Warning: Saudi Arabia, although a signatory to the Nuclear Weapons Non- Proliferation Treaty has just, in violation of its pledge, acquired atomic bombs from Pakistan.
“We have nuclear bombs”: this is what was said on February 19 on Russia Today by the Saudi political analyst, Daham al-Anzi, de facto spokesman for Riyadh.
He repeated it on another Arab channel. Saudi Arabia had already declared [1] its intention to acquire nuclear weapons from Pakistan (not a signatory to the Non-Proliferation Treaty), of whom it finances 60% of the military nuclear program. Now, through al-Anzi, the Saudis have indicated that they started buying them two years ago. Of course, for Riyadh, this is to confront the “Iranian threat” in Yemen, Iraq and Syria, where “the Russians aid Assad.” That is to say, where Russia supports the Syrian government to free the country from Daesh (Islamic state) and other terrorist groups, financed and armed by Saudi Arabia as part of the US / NATO strategy.
Riyadh has over 250 fighter-bombers with dual conventional and nuclear capability, provided by the US and by the European powers. Since 2012, Saudi Arabia is part of the “Nato Eurofighter and Tornado Management Agency,” the NATO agency that manages European Eurofighter and Tornado fighters, of which Riyadh bought from Britain twice the number of that of the whole Royal Air Force.
In the same context, enter the imminent 8 billion EUR maxi contract – thanks to Minister Roberta Pinotti, efficient sales representative for the supply of weapons – to supply Kuwait (ally of Saudi Arabia) with 28 Eurofighter fighter Typhoons, built by a consortium including Finmeccanica with British, German and Spanish industries. This is the largest order ever obtained by Finmeccanica whose coffers will absorb half the 8 billion. Guaranteed with 4 billion in funding by a pool of banks, including Unicredit and Intesa Sanpaolo, and the group Sace Cassa Depositi e Prestiti.

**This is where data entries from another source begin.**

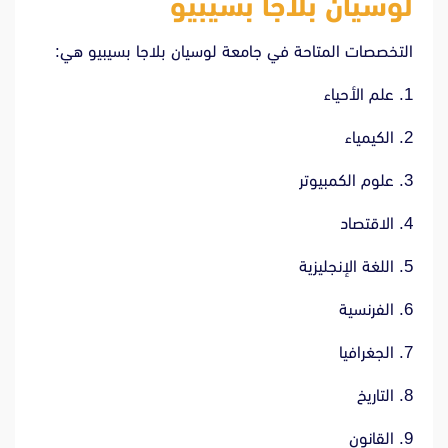
لوسيان بلاجا بسيبيو
التخصصات المتاحة في جامعة لوسيان بلاجا بسيبيو هي:
1. علم الأحياء
2. الكيمياء
3. علوم الكمبيوتر
4. الاقتصاد
5. اللغة الإنجليزية
6. الفرنسية
7. الجغرافيا
8. التاريخ
9. القانون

And thus accelerates the conversion of military Finmeccanica, with outstanding results for those who enrich themselves with war: in 2015 Finmeccanica share value grew by 67%. Right in the face of the “Arms Trade Treaty” ratified by parliament in 2013, which states that “no State Party shall knowingly authorize the transfer of arms if the weapons could be used for attacks against civilian targets or subjects, or for other war crimes. ” Faced with the denunciation that the weapons provided by Italy are used by Saudi and Kuwaiti air forces for the massacre of civilians in Yemen, Minister Pinotti replies: “Let us not transform the states that are our allies in the battle against Daesh into enemies. This would be a very serious mistake. ”
This would be especially a “mistake” to allow it to be known who are our “allies” Saudi and Kuwaiti: absolute monarchies, where power is concentrated in the hands of the ruler and his family circle, where parties and trade unions are banned; where immigrant workers (10 million in Saudi Arabia, about half of the labor force; 2 million to 2.9 million people in Kuwait) live in conditions of exploitation and slavery, where those who call for the most basic human rights are hanged or beheaded.
In these hands, “democratic” Italy places bombers capable of carrying nuclear bombs, knowing that Saudi Arabia already has them and that they can also be used by Kuwait.
At the “International Humanitarian Law Conference,” minister Pinotti, after stressing the importance of “respecting the norms of international law,” concluded that “Italy is a immensely credible and respected country.”